The paper has a lot of ideas – which I’ll talk about later in this post and it’s a bit difficult for me to disentangle them from already-known ideas in ML. For example, let’s talk about hidden markov models (HMMs).

A HMM is a very simple model of sequences over time. The assumptions of the model are that there is some ‘hidden state’ *s *that we don’t know of, and the hidden state at time *t* only depends on the state at time *t* – 1, and not on the state at time *t* – 2, or any earlier states (this is called the Markov property). It also produces an *output* or *observation* *o* at each step, which only depends on the state at that step, and on nothing else. The observation is the only way we have of figuring out what goes on inside the model. At first you might think that systems that can be described using HMMs aren’t that common, but by cleverly choosing the right state representation, you can represent a huge variety of systems with the HMM model. For example, think of a falling ball. You might think of representing the state as the position of the ball. It’s obvious that the position of the ball doesn’t merely depend on the previous position – velocity and acceleration factors into it as well. But if you consider the state to be position *plus* velocity and acceleration, then indeed the state at each time step can be fully inferred from the state at the previous time. And for a lot of problems, you could compress all relevant variables into the state vector. So HMMs are actually a lot general than might seem at first.

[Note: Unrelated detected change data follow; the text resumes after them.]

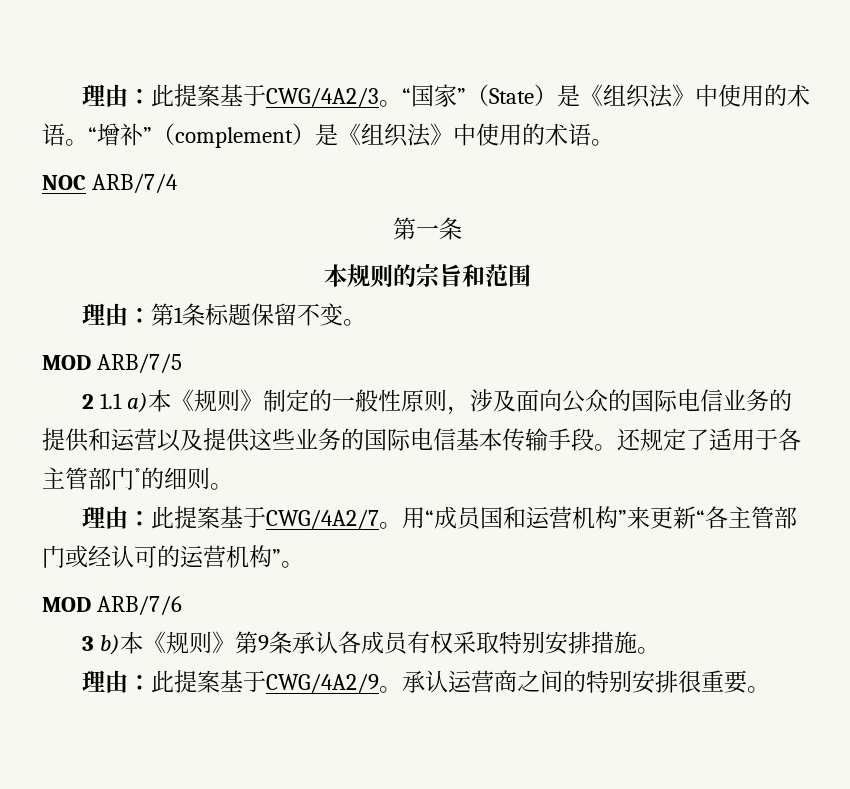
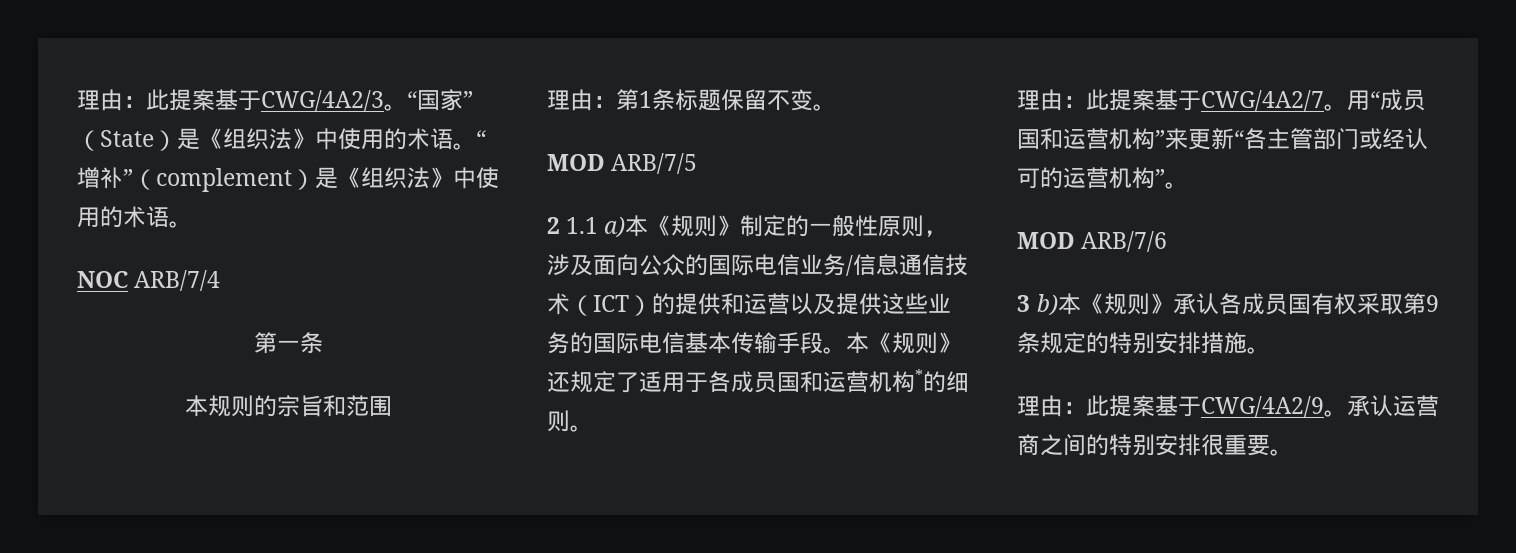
(769, 400) none -> [846,254,968,276] [547,293,652,316] /信息通信技术（ICT）
(617, 447) none -> [846,332,961,354] 本《规则》
[42,467,134,490] 主管部门 -> [731,371,915,393] 成员国和运营机构
[234,631,292,654] 第9条 -> (1173, 303) none
(409, 643) none -> [1288,294,1311,315] 国
(499, 643) none -> [1403,293,1439,315] [1017,332,1109,354] 第9条规定的

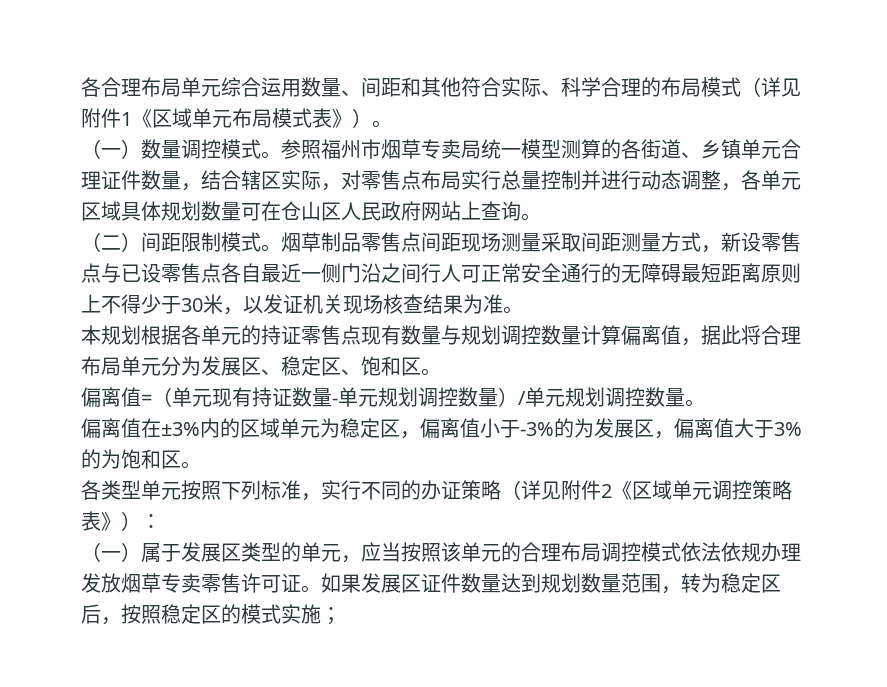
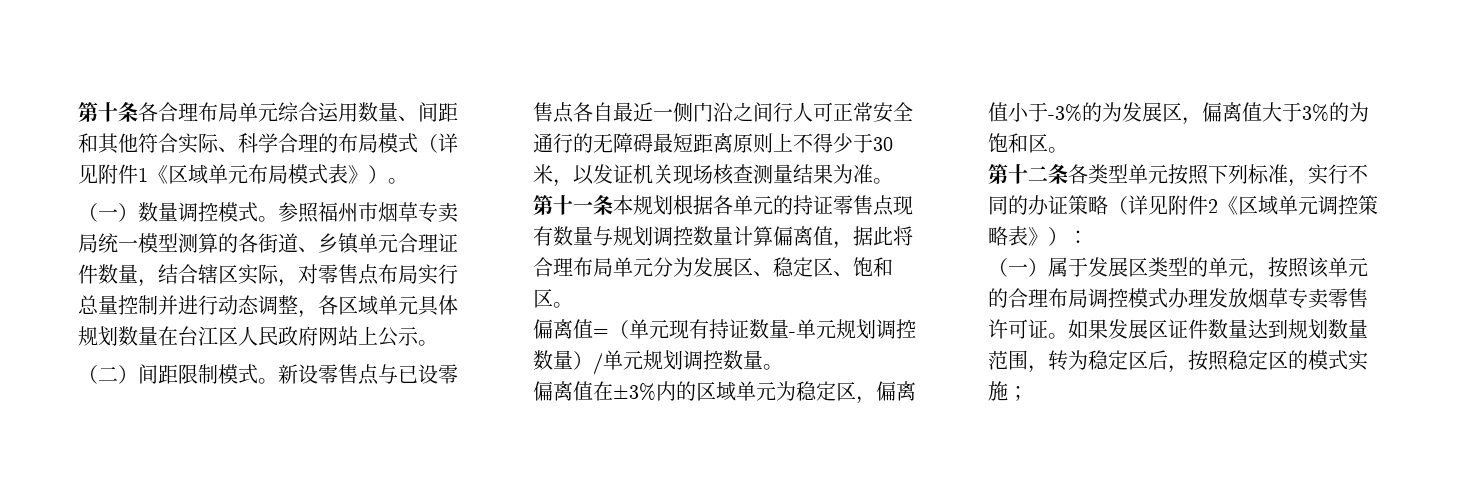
(81, 87) none -> [78,102,138,122] 第十条
[761,170,801,190] [81,201,121,221] 单元区域 -> [338,295,418,315] 区域单元
[241,201,321,221] 可在仓山 -> [158,326,218,346] 在台江
[481,201,521,221] 查询 -> [378,327,419,347] 公示
[281,232,721,253] 烟草制品零售点间距现场测量采取间距测量方式， -> (278, 381) none
(423, 303) none -> [753,164,793,184] 测量
(523, 310) none -> [533,195,613,215] 第十一条
(201, 465) none -> [988,164,1068,184] 第十二条
[361,542,401,562] 应当 -> (1268, 276) none
[681,542,761,562] 依法依规 -> (1168, 298) none

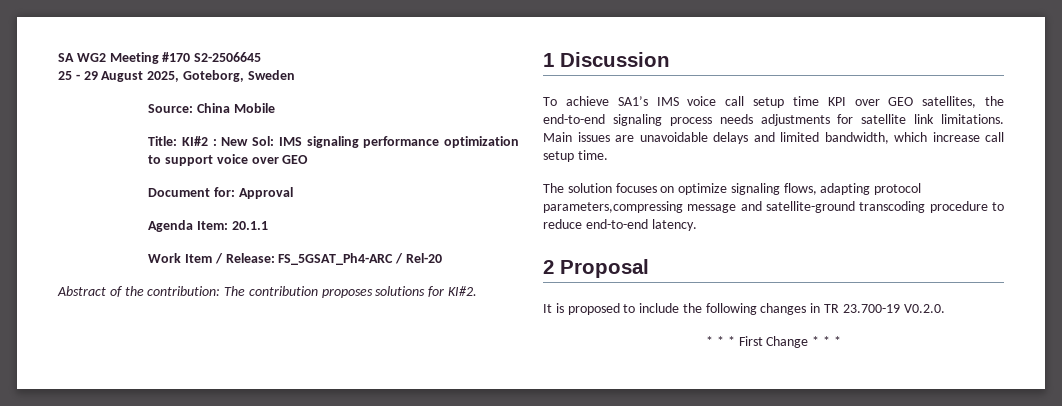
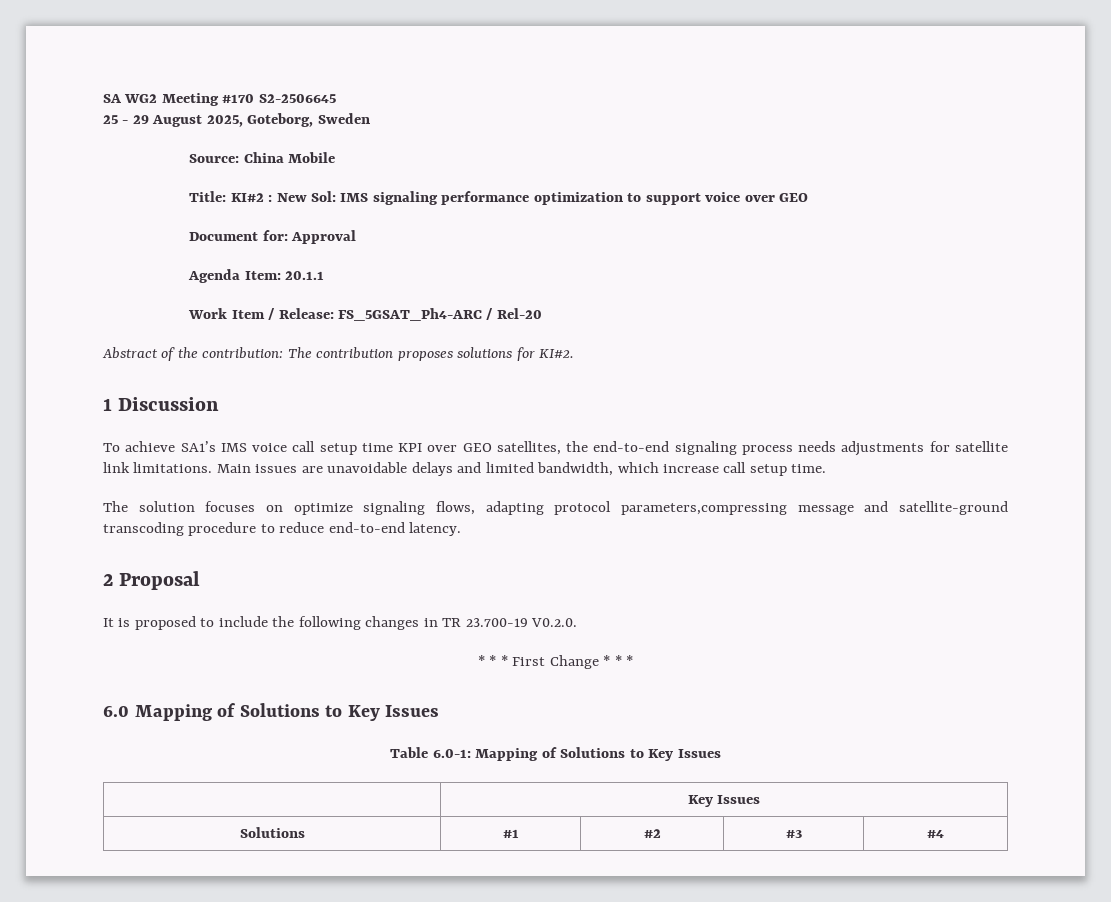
(841, 341) none -> [103,703,440,721] [390,747,721,761] [687,795,761,807] [239,827,305,838] [502,829,519,838] [643,829,661,838] [785,830,802,838] [927,830,944,838] // 6.0 Mapping of Solutions to Key Issues // Table 6.0-1: Mapping of Solutions to Key Issues // | Key Issues // Solutions | #1 | #2 | #3 | #4

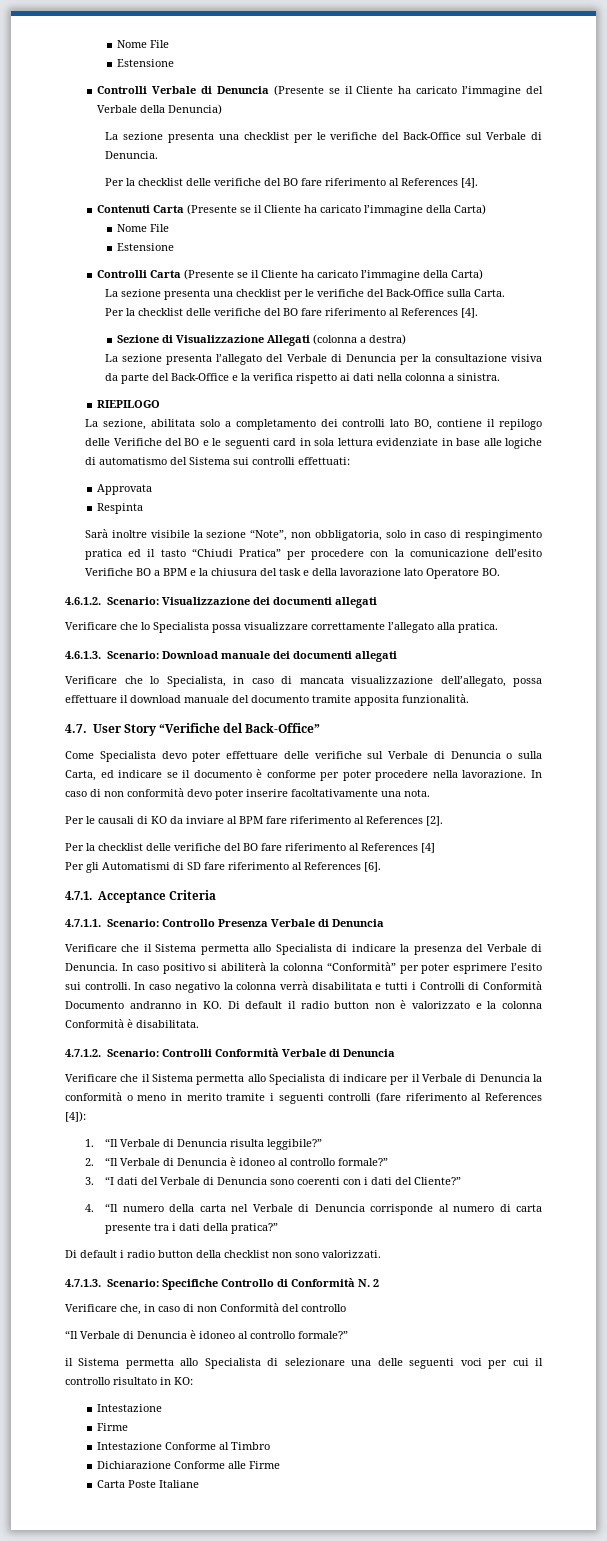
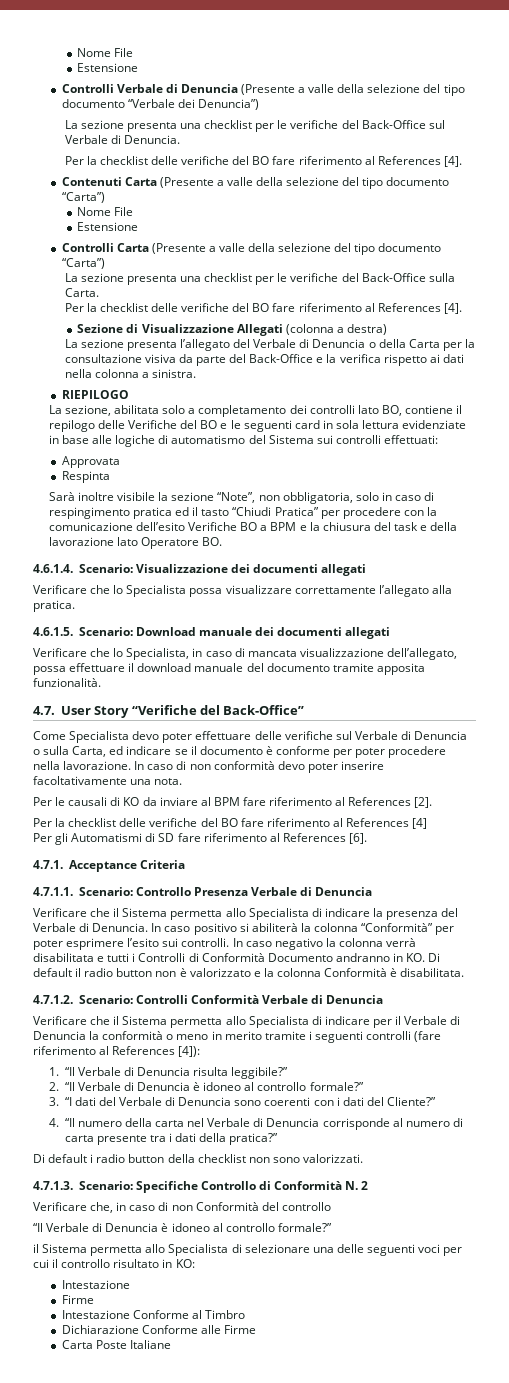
[328,86,543,97] [97,104,223,115] se il Cliente ha caricato l’immagine del Verbale della Denuncia) -> [298,84,465,96] [61,99,259,110] a valle della selezione del tipo documento “Verbale dei Denuncia”)
[240,204,487,216] se il Cliente ha caricato l’immagine della Carta) -> [216,177,450,189] [61,192,105,203] a valle della selezione del tipo documento “Carta”)
[237,269,484,281] se il Cliente ha caricato l’immagine della Carta) -> [208,243,442,255] [61,258,105,269] a valle della selezione del tipo documento “Carta”)
(396, 358) none -> [368,339,440,348] o della Carta
[65,597,101,605] 4.6.1.2. -> [33,564,73,573] 4.6.1.4.
[65,651,101,659] 4.6.1.3. -> [33,627,73,636] 4.6.1.5.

Still, most of the time in ML, when we talk about HMMs, we just restrict ourselves to talking about the very simple formulation where there is a (small) finite number of hidden states, and the transition probabilities are given explicitly. So the ball example is excluded (its hidden state is continuous).

The main insight in the paper is the contrast between two types of models: models where observations are generated by a Markov-like sequential process, and models where observations are generated by some kind of hierarchical grammar-like process. The main conclusion is that natural language has statistics that aren’t well-reproduced by HMMs, but very well-reproduced by hierarchical processes.

To say anything more firm about the paper, I need to read it in more depth and compare with previous work. For example, it’s already known that HMM memory decays exponentially. However, the way it’s proven in the paper (using a new quantity called *rational mutual information*) is somewhat unique.

The take-home message is that things like simple RNNs may not be adequate for modelling language, but more hierarchical or deep or other kinds of RNN models (or different types of models entirely) may be better suited. Which we intuitively already know.

As an aside, I also love the little bits of physics trivia sprinkled throughout the paper. Like this one:

Deep models are important because without the extra “dimension” of depth/abstraction, there is no way to construct “shortcuts” between random variables that are separated by large amounts of time with short-range interactions; 1D models will be doomed to exponential decay. Hence the ubiquity of power laws explains the success of deep learning. In fact, this can be seen as the Bayesian net version of the important result in statistical physics that there are no phase transitions in 1D.

And this one:

There are close analogies between our deep recursive grammar and more conventional physical systems. For example, according to the emerging standard model of cosmology, there was an early period of cosmological inflation when density fluctuations [got] added on a fixed scale as space itself underwent repeated doublings, combining to produce an excellent approximation to a power-law correlation function. This inflationary process is simply a special case of our deep recursive model (generalized from 1 to 3 dimensions).